Soon after, rival OpenAI, which is backed by Microsoft, Amazon, SoftBank and others, announced its own deal late on Friday.
“We think our agreement has more guardrails than any previous agreement for classified AI deployments, including Anthropic’s,” OpenAI said on Saturday.
The AI firm said the contract with the defence department, which the Trump administration has renamed the Department of War, enforces three red lines: OpenAI technology cannot be used for mass domestic surveillance, to direct autonomous weapons systems, or for any high-stakes automated decisions.
“In our agreement, we protect our red lines through a more expansive, multi-layered approach,” OpenAI said.
“We retain full discretion over our safety stack, we deploy via cloud, cleared OpenAI personnel are in the loop, and we have strong contractual protections.”

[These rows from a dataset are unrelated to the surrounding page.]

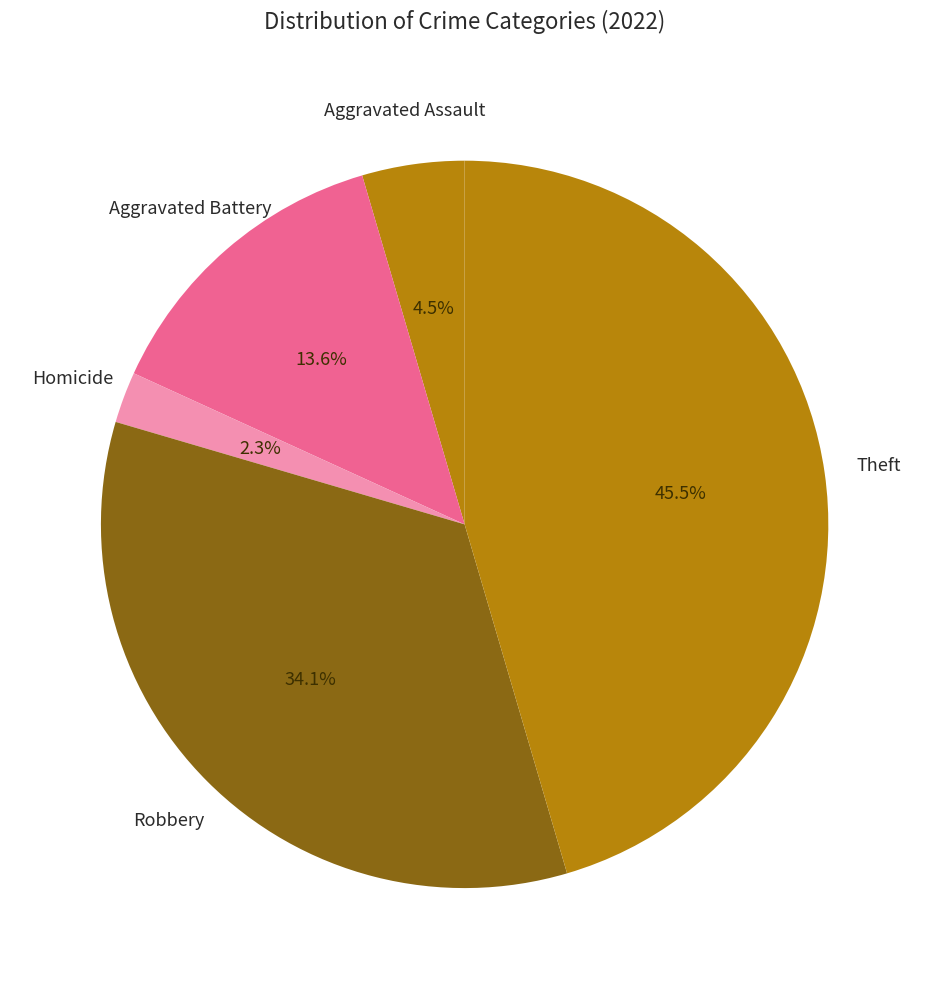

How many segments does this pie chart have?

5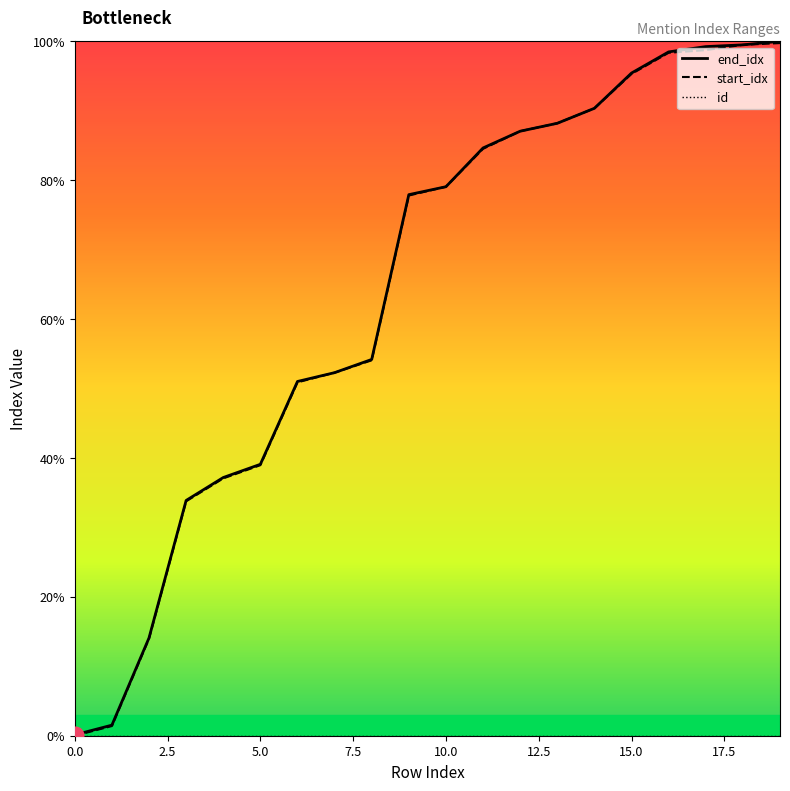

What are all the series names shown in the legend?

end_idx, start_idx, id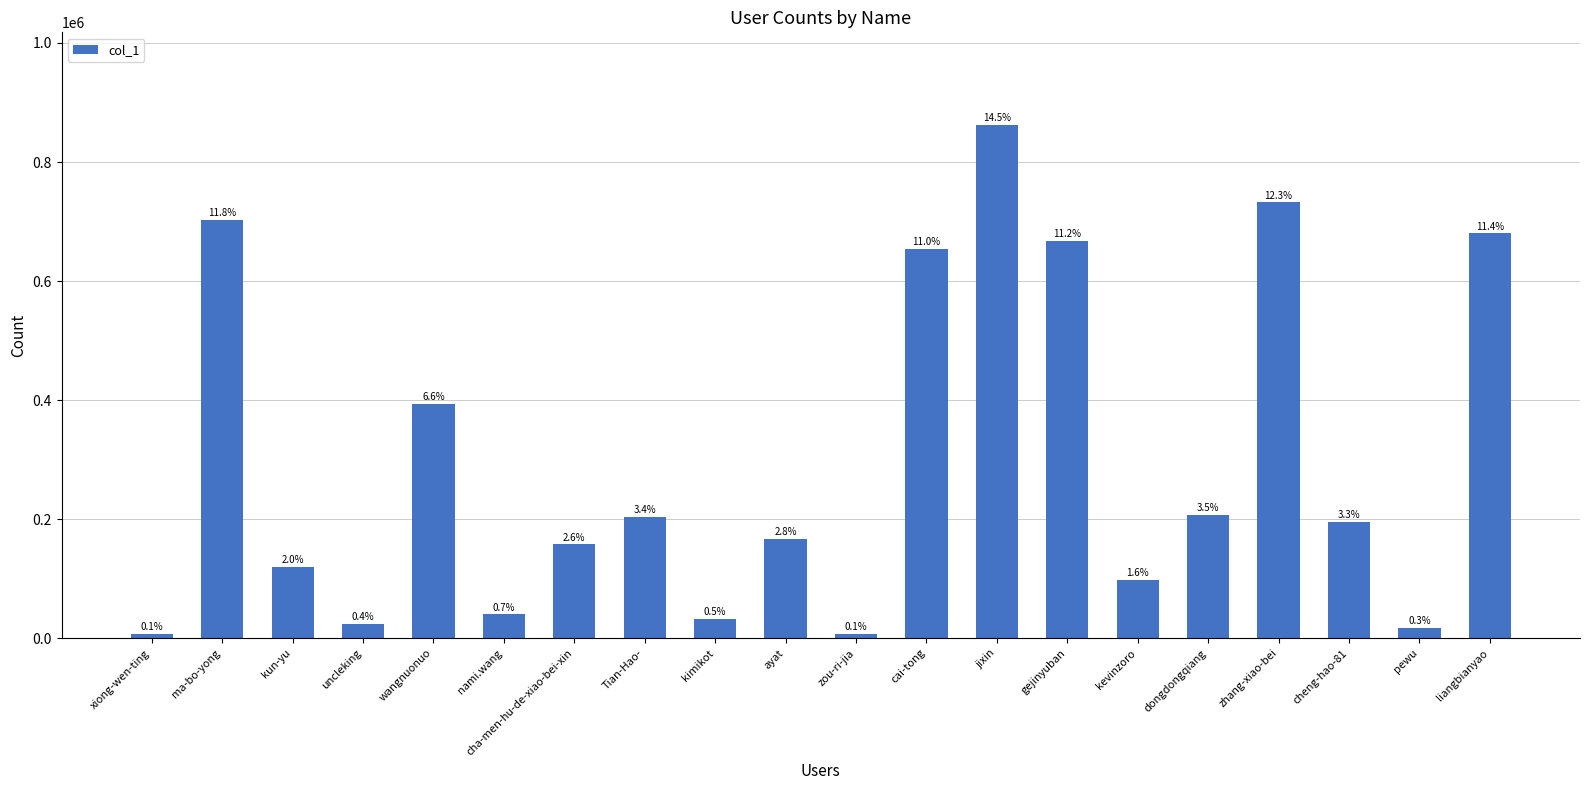

How many bars are there in total?

20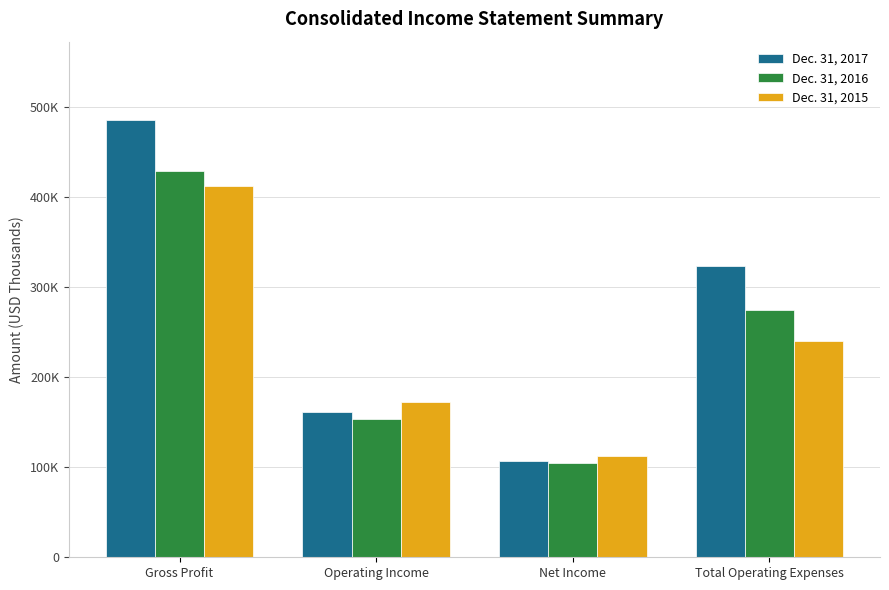

Are the bars horizontal?

No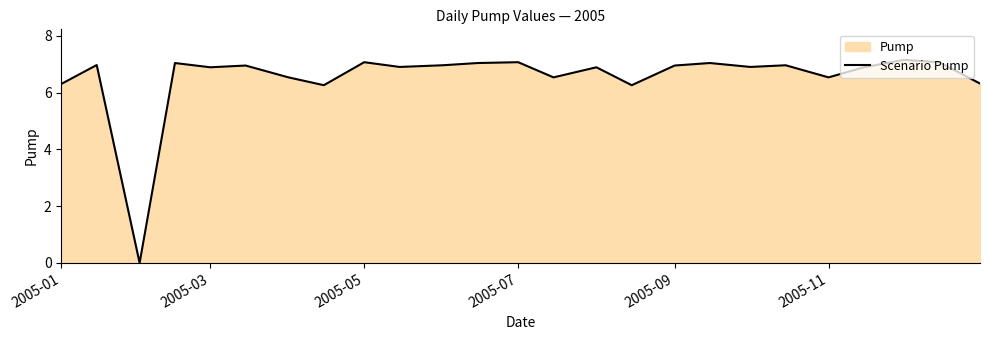

What is the average value?

6.5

The Pentagon signed agreements worth up to $US200 million ($A281 million) each with major AI labs in the past year, including Anthropic, OpenAI and Google.
The Pentagon is seeking to preserve all flexibility in defence and not be limited by warnings from the technology’s creators against powering weapons with unreliable AI.
OpenAI cautioned that any breach of its contract by the US government could trigger a termination.
“We don’t expect that to happen,” it said.
The company also said rival Anthropic should not be labelled a “supply-chain risk”, noting it had made “our position on this clear to the government”.